# [Description of the task]
Will you write out, word for word, the stretch of entries from the very first one through the line that contains "text at (327, 1748)", with both of those lines included?

— BEGIN Data listing —

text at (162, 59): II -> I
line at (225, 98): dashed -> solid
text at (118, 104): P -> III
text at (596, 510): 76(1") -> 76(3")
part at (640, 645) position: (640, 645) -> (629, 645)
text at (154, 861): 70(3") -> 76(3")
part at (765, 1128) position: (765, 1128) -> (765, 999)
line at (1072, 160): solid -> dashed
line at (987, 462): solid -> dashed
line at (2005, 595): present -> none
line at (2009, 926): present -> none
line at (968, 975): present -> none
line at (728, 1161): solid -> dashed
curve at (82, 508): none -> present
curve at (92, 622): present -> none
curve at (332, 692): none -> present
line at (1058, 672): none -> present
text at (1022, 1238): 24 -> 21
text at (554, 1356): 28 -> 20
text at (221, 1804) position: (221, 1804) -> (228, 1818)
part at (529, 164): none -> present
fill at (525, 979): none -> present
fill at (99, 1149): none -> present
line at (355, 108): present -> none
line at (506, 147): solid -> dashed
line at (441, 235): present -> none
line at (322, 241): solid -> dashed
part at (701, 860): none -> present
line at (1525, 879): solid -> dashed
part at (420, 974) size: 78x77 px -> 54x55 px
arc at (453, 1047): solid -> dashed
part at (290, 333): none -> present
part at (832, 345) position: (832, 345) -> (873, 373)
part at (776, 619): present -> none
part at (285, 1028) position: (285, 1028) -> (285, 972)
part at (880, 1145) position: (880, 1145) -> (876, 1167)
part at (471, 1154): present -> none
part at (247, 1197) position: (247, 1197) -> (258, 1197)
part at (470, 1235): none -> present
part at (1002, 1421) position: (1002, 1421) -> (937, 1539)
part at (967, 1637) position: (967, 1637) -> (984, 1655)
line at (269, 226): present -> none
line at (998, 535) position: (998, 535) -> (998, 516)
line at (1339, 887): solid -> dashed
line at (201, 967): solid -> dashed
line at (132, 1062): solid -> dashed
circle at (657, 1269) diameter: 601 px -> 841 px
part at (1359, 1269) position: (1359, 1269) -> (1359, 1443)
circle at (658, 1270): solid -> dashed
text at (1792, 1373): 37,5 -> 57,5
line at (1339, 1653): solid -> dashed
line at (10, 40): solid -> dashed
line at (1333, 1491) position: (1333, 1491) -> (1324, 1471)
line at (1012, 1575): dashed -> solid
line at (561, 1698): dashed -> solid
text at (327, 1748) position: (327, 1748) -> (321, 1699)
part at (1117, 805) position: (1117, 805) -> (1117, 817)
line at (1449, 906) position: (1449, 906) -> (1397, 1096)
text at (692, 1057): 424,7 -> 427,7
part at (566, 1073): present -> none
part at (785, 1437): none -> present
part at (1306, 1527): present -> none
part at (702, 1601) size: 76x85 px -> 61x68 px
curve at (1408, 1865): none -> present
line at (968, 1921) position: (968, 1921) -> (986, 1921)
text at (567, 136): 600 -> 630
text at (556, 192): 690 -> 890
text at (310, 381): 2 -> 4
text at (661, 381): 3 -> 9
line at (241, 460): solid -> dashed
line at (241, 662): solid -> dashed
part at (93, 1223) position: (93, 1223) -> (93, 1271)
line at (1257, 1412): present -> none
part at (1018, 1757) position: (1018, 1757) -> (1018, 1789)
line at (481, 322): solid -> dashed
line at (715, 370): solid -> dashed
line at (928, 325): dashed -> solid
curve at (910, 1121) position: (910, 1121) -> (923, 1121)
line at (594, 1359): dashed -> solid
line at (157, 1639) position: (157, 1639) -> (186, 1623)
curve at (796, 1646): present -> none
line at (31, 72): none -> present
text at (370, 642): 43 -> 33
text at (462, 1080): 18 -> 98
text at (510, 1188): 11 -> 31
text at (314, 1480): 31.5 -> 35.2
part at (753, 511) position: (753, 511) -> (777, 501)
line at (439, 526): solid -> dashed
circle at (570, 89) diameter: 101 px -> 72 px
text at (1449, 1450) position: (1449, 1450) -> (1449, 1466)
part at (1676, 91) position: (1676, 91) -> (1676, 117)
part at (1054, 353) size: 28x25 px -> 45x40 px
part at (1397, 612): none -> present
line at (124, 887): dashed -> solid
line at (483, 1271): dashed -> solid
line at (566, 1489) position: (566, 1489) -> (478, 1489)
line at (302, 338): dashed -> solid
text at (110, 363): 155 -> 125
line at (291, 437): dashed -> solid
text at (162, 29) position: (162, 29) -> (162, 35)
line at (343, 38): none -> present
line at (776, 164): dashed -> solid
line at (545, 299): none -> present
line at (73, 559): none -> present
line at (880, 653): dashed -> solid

— END Data listing —

# [Expected answer]
text at (162, 59): II -> I
line at (225, 98): dashed -> solid
text at (118, 104): P -> III
text at (596, 510): 76(1") -> 76(3")
part at (640, 645) position: (640, 645) -> (629, 645)
text at (154, 861): 70(3") -> 76(3")
part at (765, 1128) position: (765, 1128) -> (765, 999)
line at (1072, 160): solid -> dashed
line at (987, 462): solid -> dashed
line at (2005, 595): present -> none
line at (2009, 926): present -> none
line at (968, 975): present -> none
line at (728, 1161): solid -> dashed
curve at (82, 508): none -> present
curve at (92, 622): present -> none
curve at (332, 692): none -> present
line at (1058, 672): none -> present
text at (1022, 1238): 24 -> 21
text at (554, 1356): 28 -> 20
text at (221, 1804) position: (221, 1804) -> (228, 1818)
part at (529, 164): none -> present
fill at (525, 979): none -> present
fill at (99, 1149): none -> present
line at (355, 108): present -> none
line at (506, 147): solid -> dashed
line at (441, 235): present -> none
line at (322, 241): solid -> dashed
part at (701, 860): none -> present
line at (1525, 879): solid -> dashed
part at (420, 974) size: 78x77 px -> 54x55 px
arc at (453, 1047): solid -> dashed
part at (290, 333): none -> present
part at (832, 345) position: (832, 345) -> (873, 373)
part at (776, 619): present -> none
part at (285, 1028) position: (285, 1028) -> (285, 972)
part at (880, 1145) position: (880, 1145) -> (876, 1167)
part at (471, 1154): present -> none
part at (247, 1197) position: (247, 1197) -> (258, 1197)
part at (470, 1235): none -> present
part at (1002, 1421) position: (1002, 1421) -> (937, 1539)
part at (967, 1637) position: (967, 1637) -> (984, 1655)
line at (269, 226): present -> none
line at (998, 535) position: (998, 535) -> (998, 516)
line at (1339, 887): solid -> dashed
line at (201, 967): solid -> dashed
line at (132, 1062): solid -> dashed
circle at (657, 1269) diameter: 601 px -> 841 px
part at (1359, 1269) position: (1359, 1269) -> (1359, 1443)
circle at (658, 1270): solid -> dashed
text at (1792, 1373): 37,5 -> 57,5
line at (1339, 1653): solid -> dashed
line at (10, 40): solid -> dashed
line at (1333, 1491) position: (1333, 1491) -> (1324, 1471)
line at (1012, 1575): dashed -> solid
line at (561, 1698): dashed -> solid
text at (327, 1748) position: (327, 1748) -> (321, 1699)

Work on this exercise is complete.